**THE PROBLEM**. Show all the lines in the data below that include the word "Lomito".

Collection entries
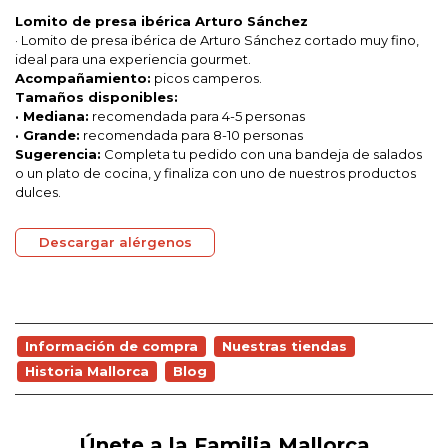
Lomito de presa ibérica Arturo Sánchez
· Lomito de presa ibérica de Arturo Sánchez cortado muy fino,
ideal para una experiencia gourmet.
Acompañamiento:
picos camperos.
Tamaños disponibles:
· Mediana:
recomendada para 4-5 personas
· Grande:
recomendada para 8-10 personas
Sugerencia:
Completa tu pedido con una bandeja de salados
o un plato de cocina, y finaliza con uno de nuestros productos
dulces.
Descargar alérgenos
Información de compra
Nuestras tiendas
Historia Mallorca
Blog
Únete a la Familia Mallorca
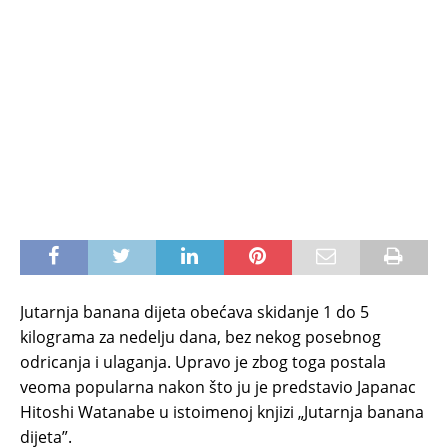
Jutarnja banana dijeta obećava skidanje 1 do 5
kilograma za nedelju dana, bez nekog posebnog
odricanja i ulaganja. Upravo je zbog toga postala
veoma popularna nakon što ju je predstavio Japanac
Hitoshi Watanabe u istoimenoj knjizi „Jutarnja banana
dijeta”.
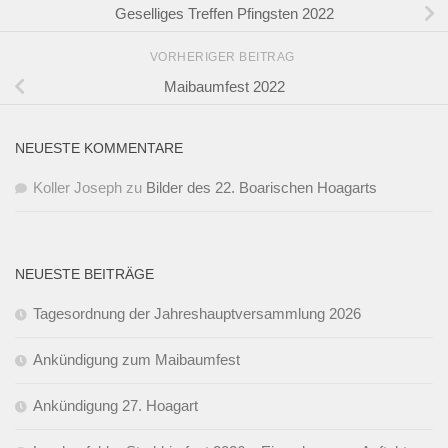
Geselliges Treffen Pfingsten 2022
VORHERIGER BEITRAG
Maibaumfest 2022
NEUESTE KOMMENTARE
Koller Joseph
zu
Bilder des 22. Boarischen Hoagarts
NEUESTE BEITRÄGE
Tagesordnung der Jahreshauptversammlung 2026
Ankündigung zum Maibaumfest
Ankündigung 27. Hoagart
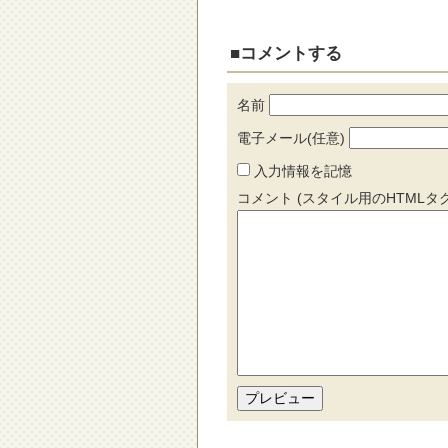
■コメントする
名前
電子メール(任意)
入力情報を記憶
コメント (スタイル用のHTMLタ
* * *
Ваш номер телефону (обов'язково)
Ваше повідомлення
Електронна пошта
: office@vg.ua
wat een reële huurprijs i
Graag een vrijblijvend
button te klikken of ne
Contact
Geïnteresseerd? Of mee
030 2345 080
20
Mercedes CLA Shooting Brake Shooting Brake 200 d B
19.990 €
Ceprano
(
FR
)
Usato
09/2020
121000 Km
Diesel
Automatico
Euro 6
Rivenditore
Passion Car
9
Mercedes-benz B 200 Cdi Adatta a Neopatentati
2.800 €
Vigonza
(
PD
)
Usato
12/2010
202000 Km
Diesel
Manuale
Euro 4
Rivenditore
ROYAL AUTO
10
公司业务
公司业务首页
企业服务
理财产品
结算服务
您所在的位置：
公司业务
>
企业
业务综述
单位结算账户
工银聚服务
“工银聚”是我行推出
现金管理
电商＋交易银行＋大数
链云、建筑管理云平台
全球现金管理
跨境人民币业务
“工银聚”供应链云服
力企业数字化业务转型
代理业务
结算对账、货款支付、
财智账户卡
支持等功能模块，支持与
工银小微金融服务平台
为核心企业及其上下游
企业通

**TASK ANSWER**.
Lomito de presa ibérica Arturo Sánchez
· Lomito de presa ibérica de Arturo Sánchez cortado muy fino,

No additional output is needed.